Lately I've been worried about something - that I do not have the necessary self-motivation to pursue HEMA to the highest degree. That is, one of my ambitions had always been to become one of "the Names" in WMA - you know, the people who seem to be on the instructor list of almost any event, the people who when you think of a specific art you think of them (example: Italian rapier = Tom Leoni). The thing is that I've always known this about myself - even as a musician during high school I really didn't like solo practice. Group practice I looked forward too but I couldn't really get up the gumption to practice the sax on my own on a regular basis, but I would practice because it was necessary for group practice/concerts to go well. While I was living in Eugene, solo practice was easy for the same reason - it made group lessons at UO or the salle go smoother (and there was the added pressure of teaching).
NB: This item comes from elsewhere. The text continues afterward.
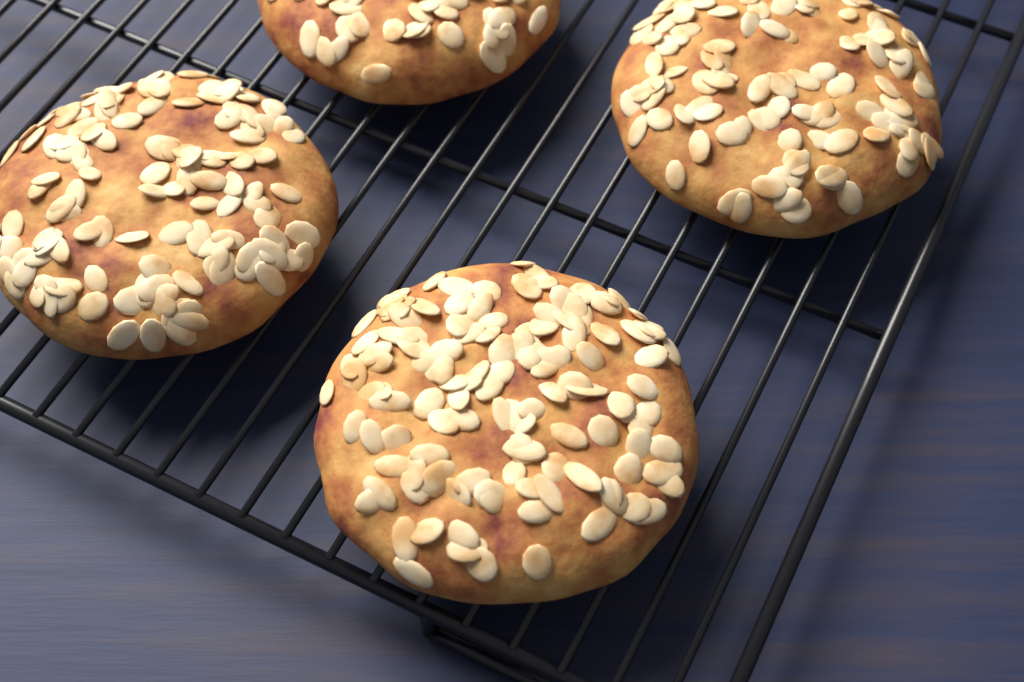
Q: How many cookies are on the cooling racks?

Part of what has put me into a non-practice rut since moving from Eugene (I think) is partially due to money issues. My wife is in her first year of teaching after finishing graduate school, I am contemplating graduate school, and so thinking about buying new armour, or enough wasters to start teaching Armizare, traveling half-way across the country for events, etc. begins to put a strain on our finances that we just can't handle right now. That is the reason I've been looking into other sword arts to study - arts that require less armour to practice, arts whose weapons are less expensive, etc. - because longswords, poleaxes, and their required bouting/safe practice armour is expensive.

Options so far have included:
-Rapier
-Sword & Buckler (of various traditions)
-Bolognese School
-Military Sabre
-Backsword/Baskethilt swords (mainly because single-sticks are cheap)
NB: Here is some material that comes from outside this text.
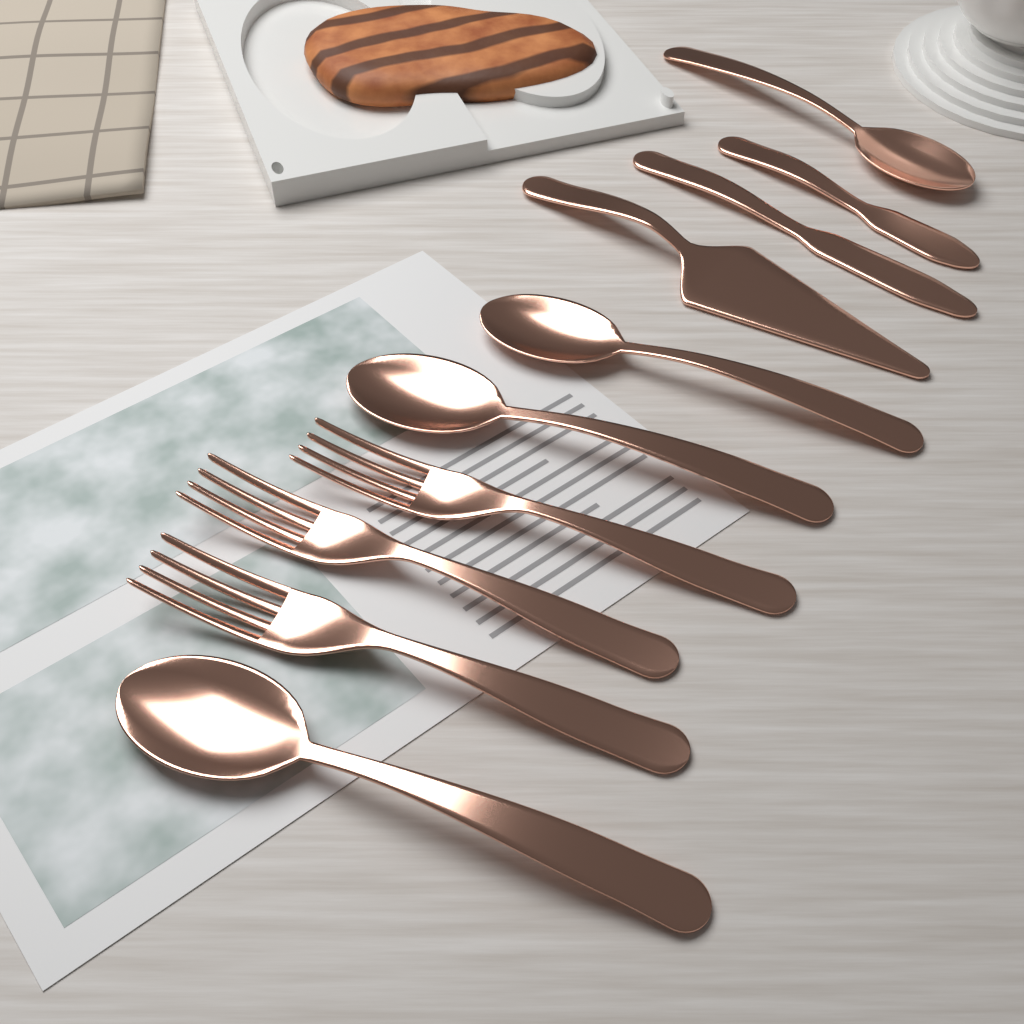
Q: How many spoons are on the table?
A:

I uess I'm jsut putting this out there is the hope that others have had the same issues and maybe have some advice for me?

4 comments:

Michael S said...

Personally, I'm not interested in becoming a 'HEMA-household-name', just in becoming a better fighter for a particularly unlikely set of circumstances. But I doubt that I could become a respected authority on a martial art without being good at it. By training at it tons. And in my experience, nothing will keep you motivated and 'into' HEMA like a group of enthusiastic people to train with (or better yet, a good coach and/or instructor).

To be honest, if you're looking for a 'supplementary' Martial art to support Armizare, I think that you could do worse than visiting bullshido.net and finding your nearest decent MMA gym. MMA tends to demand athleticism, and be thin on moaning and navel-gazing, in favour of training, coaching and getting better at fighting. Besides, wrestling needs very little kit...

Personally, I'm debating getting back into Olympic fencing for similar reasons - so I can examine good coaching and training firsthand.

SM said...

What do you mean about longsword being expensive? To do solo drills you need a weapon (maybe $200), to do unarmoured pair drills you need a weapon, gloves, a fencing mask, and a sturdy jacket (maybe $400). After a few hundred hours of practice or so, someone might add a gorget, rigid hand knee and elbow armour, and a steel helmet for maybe $400 more and have sufficient kit for sparring with steel. I don't see how any weapon art (except pure knife and stick ones) could be cheaper; even a rubber knife in the face at speed is bad news.

Alex said...

SM-

I really hope you were being sarcastic. If not then please just remember that "expensive" is a relative term - relative to each individual's economic status. My 3 years pay from work = the change Phil Knight finds in his couch.

SM said...

No, that was a serious question about longsword being expensive -relative to other weapon arts-. Armed martial arts are a $50/month hobby in North America, which isn't negligible, but you seemed to think you could find something cheaper. I don't understand how another sword art would be much cheaper, unless you want to spar or train in harness (or can find a big group which can split insurance and hall fees among more people!) Backsword and rapier and sword and buckler folks seem to need just as much equipment for pair drills as longsword groups do.

I don't know your economic situation, just what you post here. I didn't mean to hit a sore spot.